Even more motivating was encouragement by his aunt, Sandia Chiu, who earned a master’s degree in computer science from Tamkang University in Taiwan. Chiou admired her greatly for becoming the first in his family to graduate from college; he strived to do the same.
It was not until he took his first programming class as a sophomore at Mt. San Antonio Community College in 2005 that Chiou knew he wanted computing to be a part of his life forever. Soon after, he switched his major from computer information systems to computer science.
“When I first found out that computers could be used as a tool, I was fascinated,” he said. “I loved using programs like Adobe Photoshop and Microsoft Word, but I never knew that I could create programs to do what I wanted them to do.”
With the same resilience and grit that got him through recovery, Chiou persevered with his education, graduating as a Trustee Emerita Claudia H. Hampton Scholar from CSU in 2017.

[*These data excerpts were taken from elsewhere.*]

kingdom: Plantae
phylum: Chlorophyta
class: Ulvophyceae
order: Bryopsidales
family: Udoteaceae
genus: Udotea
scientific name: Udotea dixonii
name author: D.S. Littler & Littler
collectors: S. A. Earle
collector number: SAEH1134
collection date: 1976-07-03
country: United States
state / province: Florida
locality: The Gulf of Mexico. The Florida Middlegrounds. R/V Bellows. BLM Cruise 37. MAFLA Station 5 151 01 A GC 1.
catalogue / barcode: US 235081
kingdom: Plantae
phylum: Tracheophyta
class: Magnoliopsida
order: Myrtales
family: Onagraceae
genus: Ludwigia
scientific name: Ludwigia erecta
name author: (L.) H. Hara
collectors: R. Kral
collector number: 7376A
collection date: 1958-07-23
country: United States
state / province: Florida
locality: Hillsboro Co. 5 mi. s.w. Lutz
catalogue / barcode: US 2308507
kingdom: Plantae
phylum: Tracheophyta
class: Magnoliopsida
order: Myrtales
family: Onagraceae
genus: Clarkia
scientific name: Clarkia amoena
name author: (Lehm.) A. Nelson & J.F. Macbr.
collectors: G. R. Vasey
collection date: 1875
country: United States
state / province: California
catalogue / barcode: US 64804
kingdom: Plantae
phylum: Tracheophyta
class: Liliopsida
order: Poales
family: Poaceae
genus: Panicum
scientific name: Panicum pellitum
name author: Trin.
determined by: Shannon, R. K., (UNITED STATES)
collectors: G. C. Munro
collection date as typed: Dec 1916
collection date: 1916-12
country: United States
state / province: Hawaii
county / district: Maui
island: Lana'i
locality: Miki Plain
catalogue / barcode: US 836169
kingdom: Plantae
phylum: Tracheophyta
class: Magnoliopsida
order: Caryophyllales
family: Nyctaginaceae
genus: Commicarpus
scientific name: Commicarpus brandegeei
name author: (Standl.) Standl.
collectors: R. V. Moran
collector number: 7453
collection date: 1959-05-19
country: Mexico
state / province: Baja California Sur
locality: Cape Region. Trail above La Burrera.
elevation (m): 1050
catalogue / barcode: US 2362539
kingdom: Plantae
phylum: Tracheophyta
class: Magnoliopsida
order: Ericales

Just as indispensable as his drive were the people who believed in him, including one transformational mathematics professor, Tetsuro Kojima at Mt. SAC. It was Kojima, a Ph.D. graduate from USC Viterbi, who encouraged Chiou to apply to his alma mater.
“Paul is an inspiration and a friend to everyone,” Kojima said “Some say he is a genius, but to me, he is simply a cool guy I love to hang out with.”
Though uncertain about what opportunities await him after he finishes his doctorate, Chiou has high hopes of motivating students in the classroom as a college professor, drawing inspiration from the likes of Kojima and the late Professor Bruce Hillam, a quadriplegic and one of the founding members of Cal Poly Pomona’s computer science department.
“I feel so fortunate to have so many incredible role models in my life. I hope that one day, someone can say the same of me,” Chiou said.